▶ [Brano]
Ancora non esisteva l’Internet, né il telefono cellulare, per poter informare i viaggiatori sui ritardi o gli annullamenti operati dalle linee aeree, che non sempre richiedevano il recapito di coloro che si servivano di esse, per cui, anche se avessero voluto farlo non c’era alcun modo di avvisarmi del cambiamento di data del mio volo.

Nell’autobus che mi fu offerto per raggiungere il piccolo hotel della capitale, in attesa del ritorno all’aeroporto, allora incapace di ospitare viaggiatori nelle sue vicinanze, mi trovai di fronte all’immagine delle peggiori e più catastrofiche immaginabili conseguenze che quest’imprevisto avrebbe potuto causare…

I due giorni interi, oltre il giorno e la notte di viaggio verso San Francisco erano scomparsi e non mi restava più che un solo giorno oltre i due giorni e due notti tra Tokyo, Haneda, Tokyo e l’arrivo previsto per la California.

▶ [Elenco dati]
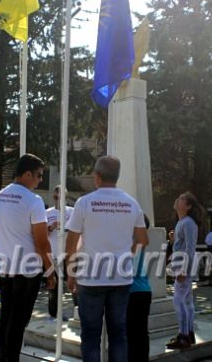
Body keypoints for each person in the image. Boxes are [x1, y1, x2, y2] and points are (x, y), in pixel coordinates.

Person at [65, 155, 148, 362]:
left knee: (90, 336)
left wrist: (70, 273)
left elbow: (71, 242)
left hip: (90, 277)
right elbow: (142, 240)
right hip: (121, 277)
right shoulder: (131, 203)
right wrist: (126, 255)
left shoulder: (84, 203)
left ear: (97, 176)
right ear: (117, 177)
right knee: (118, 335)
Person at [0, 153, 55, 362]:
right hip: (26, 270)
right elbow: (42, 242)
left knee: (6, 316)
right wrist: (51, 271)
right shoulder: (33, 200)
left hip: (4, 267)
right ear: (27, 174)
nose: (40, 180)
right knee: (18, 322)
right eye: (38, 175)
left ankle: (4, 357)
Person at [166, 192, 200, 350]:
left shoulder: (187, 223)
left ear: (188, 206)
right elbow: (183, 245)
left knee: (178, 300)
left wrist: (184, 269)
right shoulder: (183, 223)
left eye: (181, 199)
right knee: (187, 301)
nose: (177, 200)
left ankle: (184, 335)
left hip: (183, 268)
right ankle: (189, 333)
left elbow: (190, 248)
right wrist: (174, 241)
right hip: (181, 266)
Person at [45, 185, 74, 319]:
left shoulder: (72, 212)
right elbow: (41, 235)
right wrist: (51, 227)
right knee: (54, 286)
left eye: (62, 195)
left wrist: (65, 228)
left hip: (70, 256)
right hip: (53, 255)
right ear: (53, 196)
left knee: (74, 284)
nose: (59, 198)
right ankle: (53, 314)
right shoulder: (47, 213)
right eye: (57, 195)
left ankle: (77, 312)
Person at [127, 214, 152, 362]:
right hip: (142, 291)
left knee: (133, 333)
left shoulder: (135, 242)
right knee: (140, 333)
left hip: (134, 292)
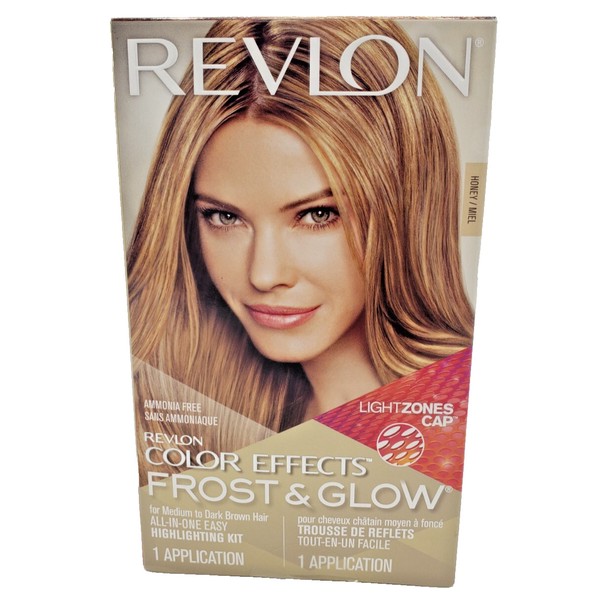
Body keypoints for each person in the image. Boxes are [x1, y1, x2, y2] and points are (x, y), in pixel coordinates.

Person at [126, 18, 474, 482]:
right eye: (224, 217)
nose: (264, 275)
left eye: (317, 214)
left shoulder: (458, 429)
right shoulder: (182, 416)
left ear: (406, 210)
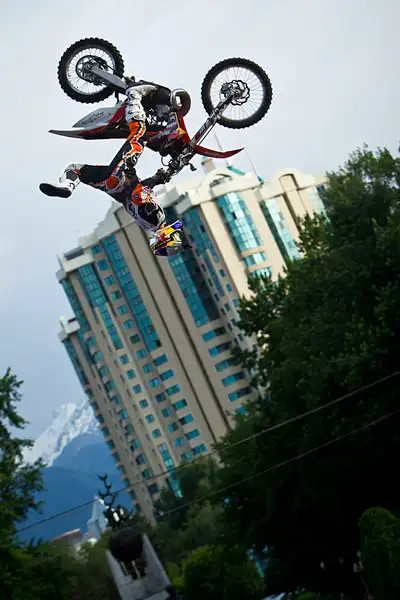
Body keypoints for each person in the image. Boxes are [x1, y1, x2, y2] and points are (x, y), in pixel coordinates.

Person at [39, 83, 183, 255]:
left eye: (172, 236)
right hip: (109, 185)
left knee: (139, 133)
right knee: (76, 169)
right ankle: (67, 186)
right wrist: (157, 180)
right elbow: (137, 197)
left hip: (121, 176)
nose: (174, 233)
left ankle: (134, 96)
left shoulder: (155, 218)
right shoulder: (146, 225)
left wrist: (157, 179)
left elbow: (139, 194)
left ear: (165, 238)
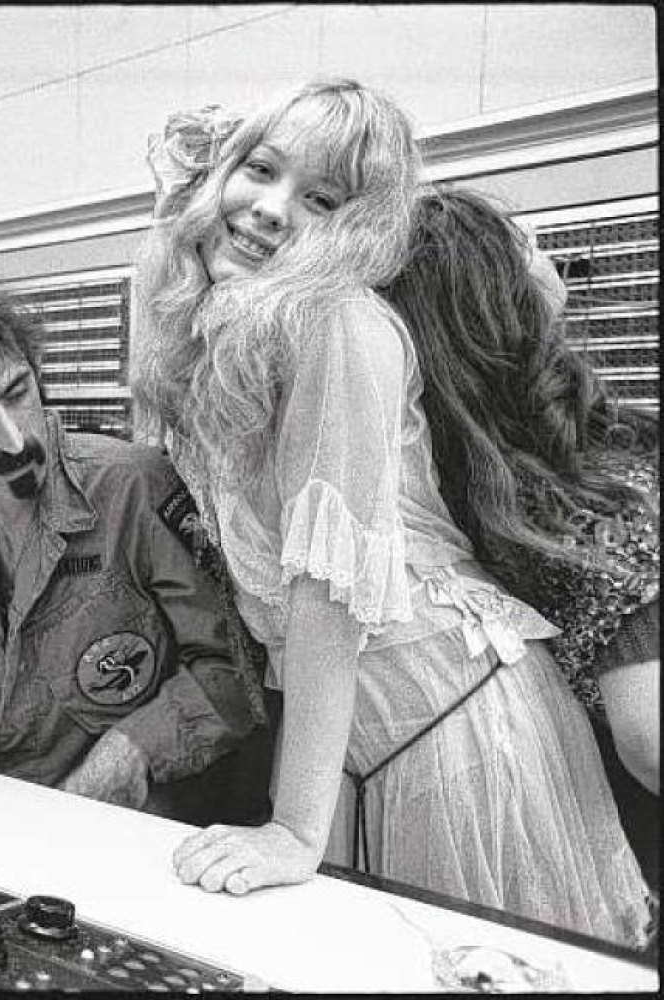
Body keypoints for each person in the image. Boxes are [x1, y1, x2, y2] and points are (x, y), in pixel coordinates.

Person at [129, 78, 650, 947]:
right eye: (260, 169)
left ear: (357, 226)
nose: (270, 209)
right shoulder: (233, 324)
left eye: (321, 199)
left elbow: (328, 593)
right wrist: (175, 216)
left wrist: (294, 828)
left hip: (456, 725)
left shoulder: (342, 322)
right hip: (356, 742)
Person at [0, 277, 273, 823]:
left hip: (128, 836)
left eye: (17, 394)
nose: (14, 440)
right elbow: (5, 688)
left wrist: (134, 748)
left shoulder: (136, 488)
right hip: (3, 829)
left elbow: (238, 675)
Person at [382, 187, 659, 797]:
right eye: (517, 241)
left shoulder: (455, 484)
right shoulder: (593, 502)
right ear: (500, 305)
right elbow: (651, 744)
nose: (539, 249)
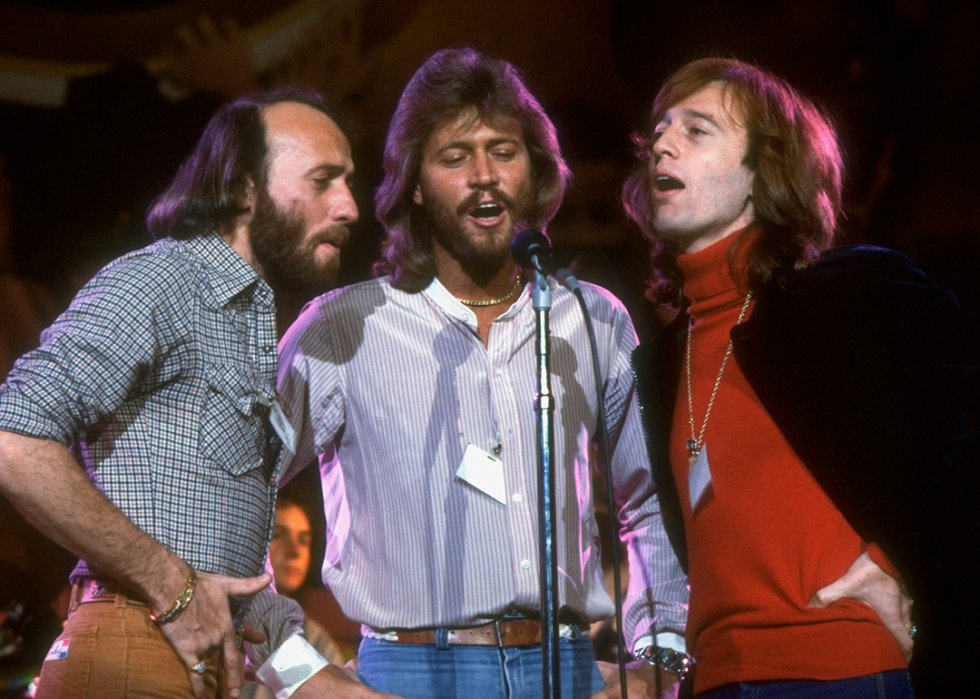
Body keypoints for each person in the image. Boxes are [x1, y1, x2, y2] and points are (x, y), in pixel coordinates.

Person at [273, 47, 689, 699]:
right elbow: (228, 504)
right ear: (414, 181)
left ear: (535, 171)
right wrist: (303, 677)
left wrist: (658, 665)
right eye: (454, 156)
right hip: (408, 671)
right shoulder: (342, 327)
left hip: (568, 665)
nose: (484, 175)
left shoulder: (590, 319)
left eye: (503, 149)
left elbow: (650, 502)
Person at [625, 57, 979, 698]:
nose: (661, 145)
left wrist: (901, 567)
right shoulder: (657, 363)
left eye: (697, 130)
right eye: (659, 130)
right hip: (716, 683)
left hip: (838, 670)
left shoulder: (851, 292)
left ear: (764, 170)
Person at [0, 87, 359, 699]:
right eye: (324, 180)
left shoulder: (248, 328)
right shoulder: (161, 280)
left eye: (348, 181)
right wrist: (171, 585)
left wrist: (336, 688)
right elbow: (15, 440)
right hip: (129, 646)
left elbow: (234, 586)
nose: (349, 206)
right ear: (246, 188)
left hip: (204, 661)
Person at [241, 490, 346, 699]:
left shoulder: (315, 639)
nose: (294, 551)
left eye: (304, 540)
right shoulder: (223, 622)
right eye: (278, 535)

▶ [Consegna 1] Elenca, senza ripetizioni e nell'ordine in cui compaiono, tutti i nomi propri di luogo presenti nel brano.
▶ [Consegna 2] Trascrivi di nuovo dal brano il passo compreso tra "Ancora non esisteva" e "del mio volo.", estremi inclusi.

▶ [Risposta 1] San Francisco, Tokyo, Haneda, California

▶ [Risposta 2]
Ancora non esisteva l’Internet, né il telefono cellulare, per poter informare i viaggiatori sui ritardi o gli annullamenti operati dalle linee aeree, che non sempre richiedevano il recapito di coloro che si servivano di esse, per cui, anche se avessero voluto farlo non c’era alcun modo di avvisarmi del cambiamento di data del mio volo.